Newly evolving technologies, such as blockchain technology, have the potential to accelerate global action towards the Paris Agreement agenda and the Sustainable Development Goals. This is the premise under which the UNEP DTU Partnership outlines a number of potential applications for blockchain technology in the climate space, and sets the stage for the partnerships future involvement in the research area.
Download the UNEP DTU Partnership flyer on blockchain and climate here.
Blockchain can address challenges
The rapid development of the blockchain technologies makes it nearly impossible for strategic decision-makers to fully comprehend the alternatives that the technologies can offer, let alone the costs and benefits associated with using them.
Key features of blockchain technology, such as an immutable audit trail of transactions, cheap and borderless transfer of values, and automated execution of contracts, can help address challenges to climate action implementation.

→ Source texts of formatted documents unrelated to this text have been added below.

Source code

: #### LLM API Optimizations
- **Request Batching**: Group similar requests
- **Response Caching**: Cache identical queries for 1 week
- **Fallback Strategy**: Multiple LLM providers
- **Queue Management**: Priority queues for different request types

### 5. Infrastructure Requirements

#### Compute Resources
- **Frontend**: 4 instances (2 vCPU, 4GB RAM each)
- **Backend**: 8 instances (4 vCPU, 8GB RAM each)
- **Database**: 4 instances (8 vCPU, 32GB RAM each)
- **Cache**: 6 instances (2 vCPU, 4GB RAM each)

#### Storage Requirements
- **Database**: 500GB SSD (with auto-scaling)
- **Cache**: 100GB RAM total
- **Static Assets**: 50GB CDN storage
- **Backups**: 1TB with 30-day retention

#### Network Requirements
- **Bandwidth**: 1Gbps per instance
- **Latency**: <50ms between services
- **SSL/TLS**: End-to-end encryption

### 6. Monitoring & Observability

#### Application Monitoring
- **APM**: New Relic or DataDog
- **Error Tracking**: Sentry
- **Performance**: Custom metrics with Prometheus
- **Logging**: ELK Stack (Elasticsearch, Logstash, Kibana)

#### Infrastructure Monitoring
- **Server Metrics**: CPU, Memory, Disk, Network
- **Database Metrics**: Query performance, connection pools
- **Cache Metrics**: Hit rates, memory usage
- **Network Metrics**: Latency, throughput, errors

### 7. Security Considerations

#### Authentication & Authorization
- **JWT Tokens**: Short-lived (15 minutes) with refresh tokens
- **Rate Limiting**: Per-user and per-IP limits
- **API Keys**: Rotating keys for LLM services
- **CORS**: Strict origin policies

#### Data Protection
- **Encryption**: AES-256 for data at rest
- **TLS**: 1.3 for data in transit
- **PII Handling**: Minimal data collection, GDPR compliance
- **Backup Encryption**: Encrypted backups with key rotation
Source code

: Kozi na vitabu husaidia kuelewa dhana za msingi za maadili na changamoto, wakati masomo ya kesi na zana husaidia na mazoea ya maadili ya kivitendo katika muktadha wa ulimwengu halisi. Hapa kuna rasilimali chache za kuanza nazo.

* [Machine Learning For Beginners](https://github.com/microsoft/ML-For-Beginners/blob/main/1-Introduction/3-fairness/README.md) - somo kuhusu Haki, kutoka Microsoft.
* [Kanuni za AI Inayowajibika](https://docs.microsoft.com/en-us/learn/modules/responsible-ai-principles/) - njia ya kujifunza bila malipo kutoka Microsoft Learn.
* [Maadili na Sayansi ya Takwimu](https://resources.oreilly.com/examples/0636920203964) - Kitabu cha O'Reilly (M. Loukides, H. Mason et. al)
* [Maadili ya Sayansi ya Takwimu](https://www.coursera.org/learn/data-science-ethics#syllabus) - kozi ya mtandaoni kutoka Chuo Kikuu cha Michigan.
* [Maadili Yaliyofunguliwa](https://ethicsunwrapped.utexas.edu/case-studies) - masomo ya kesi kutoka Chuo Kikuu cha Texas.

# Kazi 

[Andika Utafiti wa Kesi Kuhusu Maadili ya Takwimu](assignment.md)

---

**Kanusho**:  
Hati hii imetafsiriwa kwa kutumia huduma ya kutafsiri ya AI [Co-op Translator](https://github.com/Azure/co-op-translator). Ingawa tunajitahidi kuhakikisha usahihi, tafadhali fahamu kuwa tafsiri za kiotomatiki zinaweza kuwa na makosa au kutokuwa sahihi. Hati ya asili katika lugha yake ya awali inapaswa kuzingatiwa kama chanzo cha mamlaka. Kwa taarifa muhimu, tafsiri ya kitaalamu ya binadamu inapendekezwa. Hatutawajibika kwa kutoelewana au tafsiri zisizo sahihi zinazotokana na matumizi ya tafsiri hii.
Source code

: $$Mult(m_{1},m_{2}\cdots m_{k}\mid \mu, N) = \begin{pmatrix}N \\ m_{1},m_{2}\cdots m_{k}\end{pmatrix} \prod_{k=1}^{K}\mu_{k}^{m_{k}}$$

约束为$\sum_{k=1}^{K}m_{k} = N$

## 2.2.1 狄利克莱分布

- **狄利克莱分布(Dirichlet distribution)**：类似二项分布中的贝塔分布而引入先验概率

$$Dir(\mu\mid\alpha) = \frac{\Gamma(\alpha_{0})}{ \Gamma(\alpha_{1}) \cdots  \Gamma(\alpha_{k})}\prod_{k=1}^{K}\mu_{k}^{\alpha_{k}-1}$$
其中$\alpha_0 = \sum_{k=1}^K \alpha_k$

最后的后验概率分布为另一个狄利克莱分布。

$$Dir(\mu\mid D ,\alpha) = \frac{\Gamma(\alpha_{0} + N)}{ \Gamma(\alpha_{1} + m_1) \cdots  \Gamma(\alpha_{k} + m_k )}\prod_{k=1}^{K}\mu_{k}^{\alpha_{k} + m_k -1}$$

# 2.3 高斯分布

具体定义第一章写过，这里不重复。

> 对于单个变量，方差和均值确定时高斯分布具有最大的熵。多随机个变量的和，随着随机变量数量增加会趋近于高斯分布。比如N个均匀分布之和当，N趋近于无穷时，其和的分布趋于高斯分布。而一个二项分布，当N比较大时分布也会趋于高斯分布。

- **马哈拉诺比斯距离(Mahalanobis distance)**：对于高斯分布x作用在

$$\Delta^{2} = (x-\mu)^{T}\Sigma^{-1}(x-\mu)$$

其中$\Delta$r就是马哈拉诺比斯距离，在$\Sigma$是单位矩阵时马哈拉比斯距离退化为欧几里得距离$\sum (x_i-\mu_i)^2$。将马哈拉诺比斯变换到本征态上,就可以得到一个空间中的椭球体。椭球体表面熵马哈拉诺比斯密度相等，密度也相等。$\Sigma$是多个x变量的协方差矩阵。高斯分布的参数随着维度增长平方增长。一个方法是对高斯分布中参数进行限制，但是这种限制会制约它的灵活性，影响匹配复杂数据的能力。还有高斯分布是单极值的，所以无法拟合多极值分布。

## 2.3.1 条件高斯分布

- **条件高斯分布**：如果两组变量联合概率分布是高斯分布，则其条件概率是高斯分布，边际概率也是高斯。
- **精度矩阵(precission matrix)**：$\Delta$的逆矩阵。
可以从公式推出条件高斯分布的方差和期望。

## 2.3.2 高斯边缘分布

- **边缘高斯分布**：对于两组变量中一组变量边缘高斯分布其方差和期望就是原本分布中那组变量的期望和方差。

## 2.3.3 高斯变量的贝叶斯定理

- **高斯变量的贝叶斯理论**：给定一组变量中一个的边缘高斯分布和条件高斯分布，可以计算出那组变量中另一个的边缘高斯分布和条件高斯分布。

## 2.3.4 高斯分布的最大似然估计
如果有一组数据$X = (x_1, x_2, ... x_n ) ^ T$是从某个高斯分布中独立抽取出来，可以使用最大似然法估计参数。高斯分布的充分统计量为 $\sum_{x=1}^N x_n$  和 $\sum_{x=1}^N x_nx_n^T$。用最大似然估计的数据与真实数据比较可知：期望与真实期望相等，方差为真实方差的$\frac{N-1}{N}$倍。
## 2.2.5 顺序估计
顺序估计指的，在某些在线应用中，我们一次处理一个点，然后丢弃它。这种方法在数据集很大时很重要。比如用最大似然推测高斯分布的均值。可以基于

More specifically, this technology can act as a transparency mechanism that incentivizes emission reductions in carbon markets, and can provide a decentralized infrastructure enabling new applications in carbon transparency and markets, climate finance, and clean energy generation.
UNEP DTU Partnership work relating to blockchain aims to identify and analyse concrete use cases within the Paris Agreement agenda and the Sustainable Development Goals arena.
Scientific models are needed to critically analyse whether a blockchain is indeed the appropriate technical solution for a particular application scenario and then guide the selection process towards a specific technology. This where the expertise of UNEP DTU Partnership comes in.
Use cases needed
If the world is to reach the goals set forth in both the Paris Agreement and the Sustainable Development Goals, we need to enable greater ambition, and climate actions need to be accelerated.
For this to happen a number of present challenges need to be addressed; blockchain technology can provide some of the many needed solutions:
- Carbon markets:
Blockchain technology could potentially be applied to both, the certification of mitigation outcomes (tracking all relevant information, such as origin, timestamp, methodology applied, verifier), as well as provide a platform for trading these outcomes. Blockchain based trading could reduce transaction costs and increase speed, while also providing robust accounting.
Combining longstanding UNEP DTU Partnership expertise on climate transparency and carbon markets with new research in blockchain application offers great potential. - Climate finance:
Blockchain can facilitate and enable climate-smart investments. Automated micropayments and an enhanced traceability of financial flows facilitates results-based finance and enhances trust between actors.
Research could be based on lessons learned from past UNEP DTU Partnership projects like the ADMIRE and FIRM (LINK) projects to define the diverse barriers linked to climate finance. - Clean energy:
Blockchain can establish decentralized energy systems through enabling peer-to-peer energy transactions resulting in better energy prices for both consumers and producers.
Building this research on existing UNEP DTU Partnership projects like the Technology Needs Assessment project, or on the expertise of the Copenhagen Centre on Energy Efficiency and the global energy efficiency hub of Sustainable Energy for All provides a one-of-kind base for research into blockchain use case application.
Uniquely positioned
As an internationally leading provider of research-based advisory on climate and energy action, UNEP DTU Partnership is uniquely positioned to analyse blockchain use cases that strengthen climate action, particularly in developing countries.
Building on the partnerships’ current competence areas and country engagements, the partnership will focus on the assessment of specific climate and development projects to evaluate if the application of a blockchain solution is beneficial.